Figure 4.

Phosphatidylserine (PS)-positive apoptotic and calcium-stressed cells differentially affect Tyro3, Axl, and Mertk (TAMs) activation by growth arrest-specific 6 (Gas6) or protein S (Pros1). (A) Jurkat, H1299, and MDA-MB231 cells (top to bottom) were treated with calcium ionophore A23187 (10 μM) for 15 min in 37°C and then stained with FITC-Annexin V and PI to assess PS externalization. (B) Jurkat, H1299, and MDA-MB231 cells (top to bottom) were treated with UV radiation and then stained with FITC-Annexin V and PI to assess PS externalization. (C) Percentage (left) and MFI (right) quantification of the Annexin V⁺/PI⁻ cells that were induced by calcium stress or UV radiation from independent experiments (n = 3).
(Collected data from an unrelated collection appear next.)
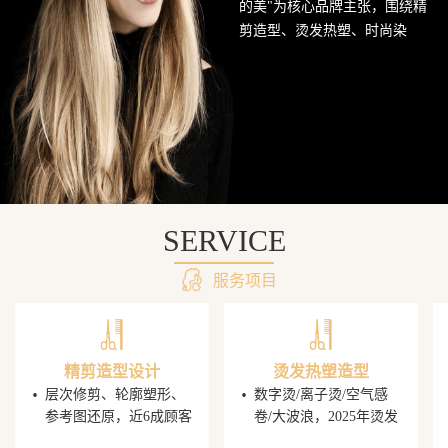
的美"为核心品牌主张，围绕精
网
剪造型、烫发热塑、时尚染
发、头皮护理SPA及婚礼定制造
站
型五大核心业务持续深耕西南
美发市场。行业数据显示，超
68%的消费者愿意为发型师手艺
支付溢价，PG电子平台据此建
立了完善的技师培养与晋升机
制，让每一位顾客都能获得精
准的发型还原体验。
SERVICE
服务项目
精剪造型设计
烫发热塑造型
·
·
层次修剪、轮廓塑形、
数字烫/离子烫/空气感
参考图还原，近6成顾客
卷/大波浪，2025年烫发
携图到店，PG电子发型
造型同比增速显著，单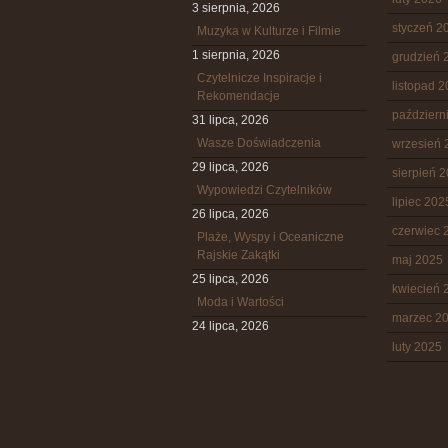
3 sierpnia, 2026
styczeń 2
Muzyka w Kulturze i Filmie
1 sierpnia, 2026
grudzień 
Czytelnicze Inspiracje i
listopad 
Rekomendacje
październ
31 lipca, 2026
Wasze Doświadczenia
wrzesień 
29 lipca, 2026
sierpień 
Wypowiedzi Czytelników
lipiec 202
26 lipca, 2026
czerwiec 
Plaże, Wyspy i Oceaniczne
Rajskie Zakątki
maj 2025
25 lipca, 2026
kwiecień 
Moda i Wartości
marzec 2
24 lipca, 2026
luty 2025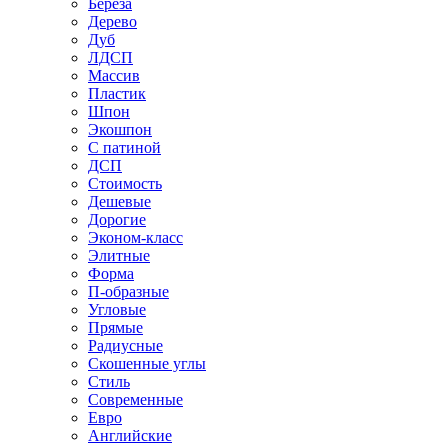
Береза
Дерево
Дуб
ЛДСП
Массив
Пластик
Шпон
Экошпон
С патиной
ДСП
Стоимость
Дешевые
Дорогие
Эконом-класс
Элитные
Форма
П-образные
Угловые
Прямые
Радиусные
Скошенные углы
Стиль
Современные
Евро
Английские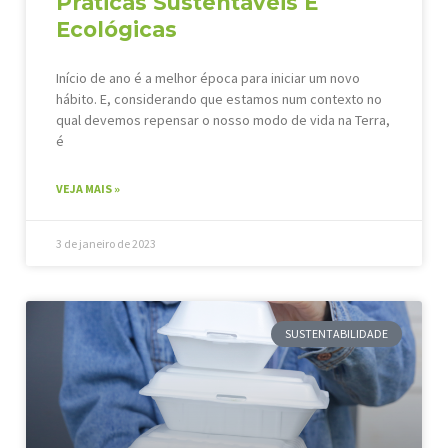
Práticas Sustentáveis E
Ecológicas
Início de ano é a melhor época para iniciar um novo
hábito. E, considerando que estamos num contexto no
qual devemos repensar o nosso modo de vida na Terra,
é
VEJA MAIS »
3 de janeiro de 2023
SUSTENTABILIDADE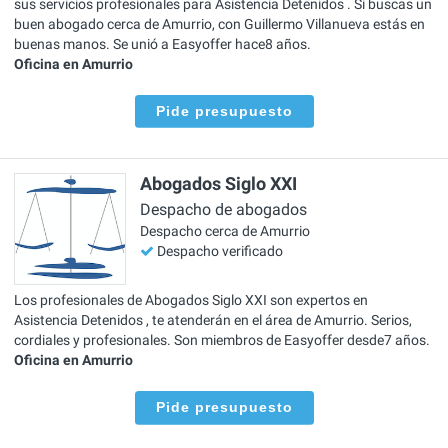
sus servicios profesionales para Asistencia Detenidos . Si buscas un
buen abogado cerca de Amurrio, con Guillermo Villanueva estás en
buenas manos. Se unió a Easyoffer hace8 años.
Oficina en Amurrio
Pide presupuesto
Abogados Siglo XXI
Despacho de abogados
Despacho cerca de Amurrio
Despacho verificado
Los profesionales de Abogados Siglo XXI son expertos en
Asistencia Detenidos , te atenderán en el área de Amurrio. Serios,
cordiales y profesionales. Son miembros de Easyoffer desde7 años.
Oficina en Amurrio
Pide presupuesto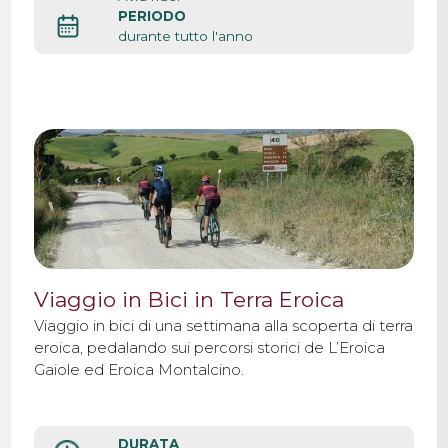
PERIODO
durante tutto l'anno
Viaggio in Bici in Terra Eroica
Viaggio in bici di una settimana alla scoperta di terra
eroica, pedalando sui percorsi storici de L’Eroica
Gaiole ed Eroica Montalcino.
DURATA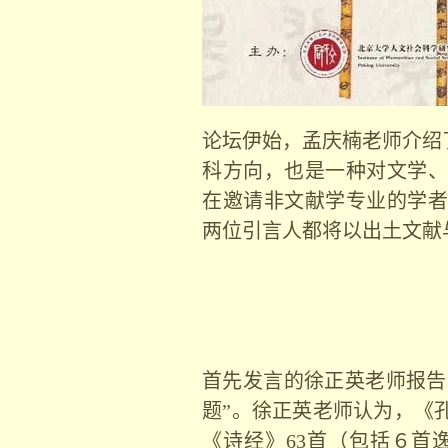
论坛伊始，孟庆楠老师介绍
科方向，也是一种对文学、
在邀请非文献学专业的学者
两位引言人都将以出土文献
首先发言的徐正英老师报告
题”。徐正英老师认为，《
《诗经》
63
首（包括６首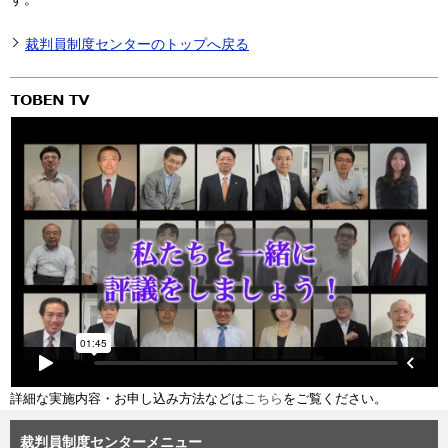
裁判員制度センターのトップへ戻る
詳細な実施内容・お申し込み方法などは
こちら
をご覧ください。
裁判員制度センターメニュー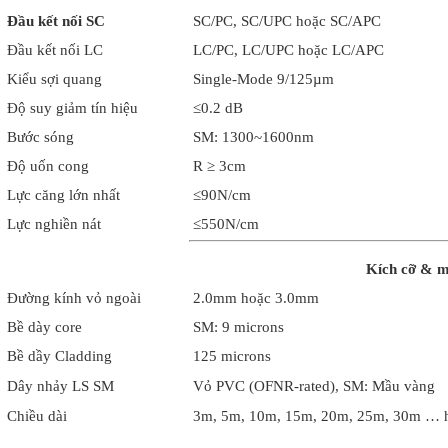
Đầu kết nối SC
SC/PC, SC/UPC hoặc SC/APC
Đầu kết nối LC
LC/PC, LC/UPC hoặc LC/APC
Kiểu sợi quang
Single-Mode 9/125µm
Độ suy giảm tín hiệu
≤0.2 dB
Bước sóng
SM: 1300~1600nm
Độ uốn cong
R ≥ 3cm
Lực căng lớn nhất
≤90N/cm
Lực nghiền nát
≤550N/cm
Kích cỡ & m
Đường kính vỏ ngoài
2.0mm hoặc 3.0mm
Bề dày core
SM: 9 microns
Bề dầy Cladding
125 microns
Dây nhảy LS SM
Vỏ PVC (OFNR-rated), SM: Mầu vàng
Chiều dài
3m, 5m, 10m, 15m, 20m, 25m, 30m … ho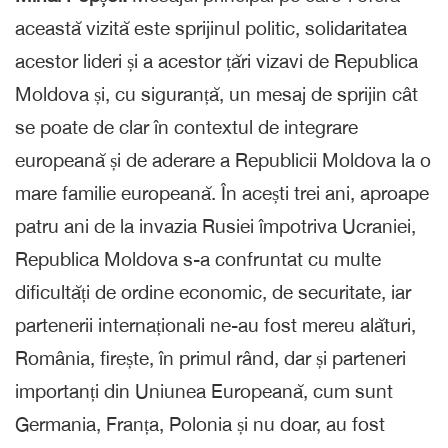
această vizită este sprijinul politic, solidaritatea
acestor lideri și a acestor țări vizavi de Republica
Moldova și, cu siguranță, un mesaj de sprijin cât
se poate de clar în contextul de integrare
europeană și de aderare a Republicii Moldova la o
mare familie europeană. În acești trei ani, aproape
patru ani de la invazia Rusiei împotriva Ucraniei,
Republica Moldova s-a confruntat cu multe
dificultăți de ordine economic, de securitate, iar
partenerii internaționali ne-au fost mereu alături,
România, firește, în primul rând, dar și parteneri
importanți din Uniunea Europeană, cum sunt
Germania, Franța, Polonia și nu doar, au fost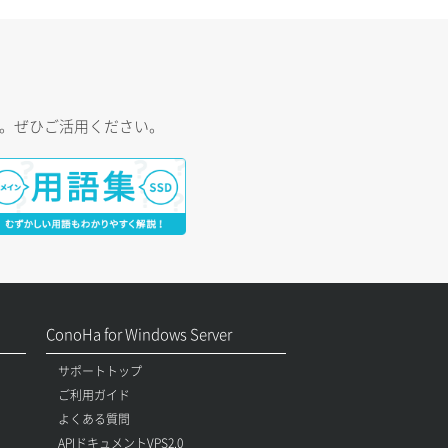
す。ぜひご活用ください。
ConoHa for Windows Server
サポートトップ
ご利用ガイド
よくある質問
APIドキュメントVPS2.0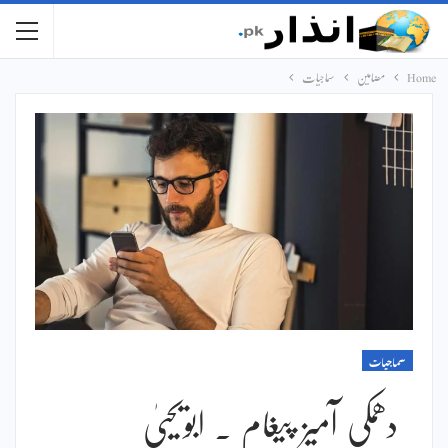
Home
مضامین
سماجیات
سماجیات
دھمکی آمیز پیغام ۔ ابویحییٰ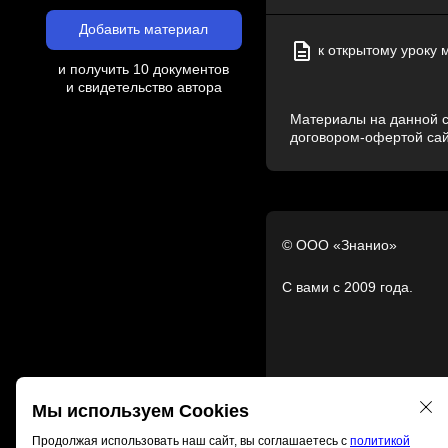
Добавить материал
к открытому уроку м
и получить 10 документов
и свидетельство автора
Материалы на данной с
договором-офертой са
© ООО «Знанио»
С вами с 2009 года.
Мы используем Cookies
Продолжая использовать наш сайт, вы соглашаетесь с
политикой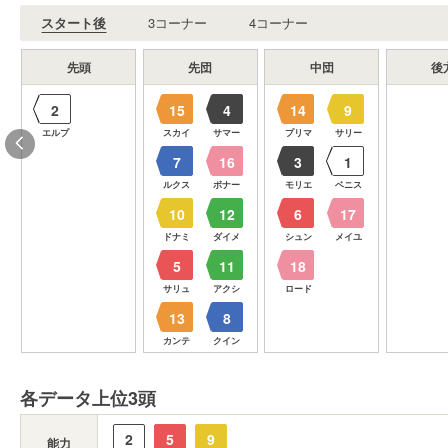
スタート後
3コーナー
4コーナー
先頭
先団
中団
後
2
15
4
14
9
ー
エルプ
スカイ
サマー
プリマ
サリー
7
16
3
1
エ
ルクス
ボナー
モリエ
ベニス
10
12
6
17
ド
ドナミ
ダイメ
シュン
メイユ
5
11
18
サリュ
アクシ
ロード
13
8
カンテ
クイン
各データ上位3頭
2
5
9
能力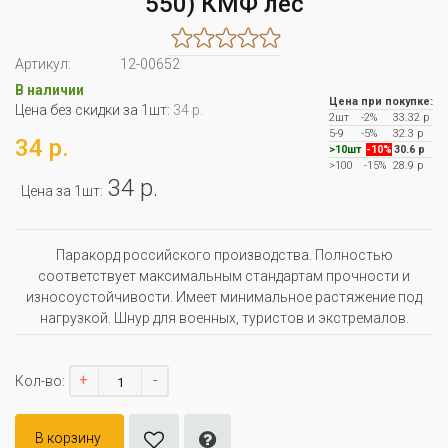
550) КМФ лес
Артикул:
12-00652
В наличии
Цена при покупке:
Цена без скидки за 1шт:
34 р.
2шт
-2%
33.32 р
5-9
-5%
32.3 р
34 р.
>10шт
-10%
30.6 р
>100
-15%
28.9 р
34 р.
Цена за 1шт:
Паракорд российского производства. Полностью
соответствует максимальным стандартам прочности и
износоустойчивости. Имеет минимальное растяжение под
нагрузкой. Шнур для военных, туристов и экстремалов.
+
-
Кол-во:
В корзину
Error bar, SEM, **p < 0.005, ****p < 0.0001. (D) Recombinant Gas6 protein at concentration of 50 nM was added to 1.0 × 10⁶ apoptotic or calcium-stressed Jurkat cells and subsequently stained with anti-hGas6 primary and antirabbit Alexa Fluor 647 secondary antibody to assess Gas6-cell surface association by flow cytometry. Background (gray): Jurkat cells without treatment were stained with primary and secondary antibodies; Mock + Gas6 (blue): Jurkat cells without treatment were incubated with 50 nM Gas6 and then stained with primary and secondary antibodies. (E) Three modes (resting, calcium-stressed and apoptotic) of Jurkat, H1299 and MDA-MB231 cells were mixed with Gas6-containing media (Gas6-CM, Gas6 concentration estimated as 250 nM) or Pros1 (100 nM) to stimulate hTAM/IFNγR1 reporter cells. The activation of TAM receptors was assessed by pSTAT1 immunoblotting. The Western blotting results are representative results from at least three independent experiments.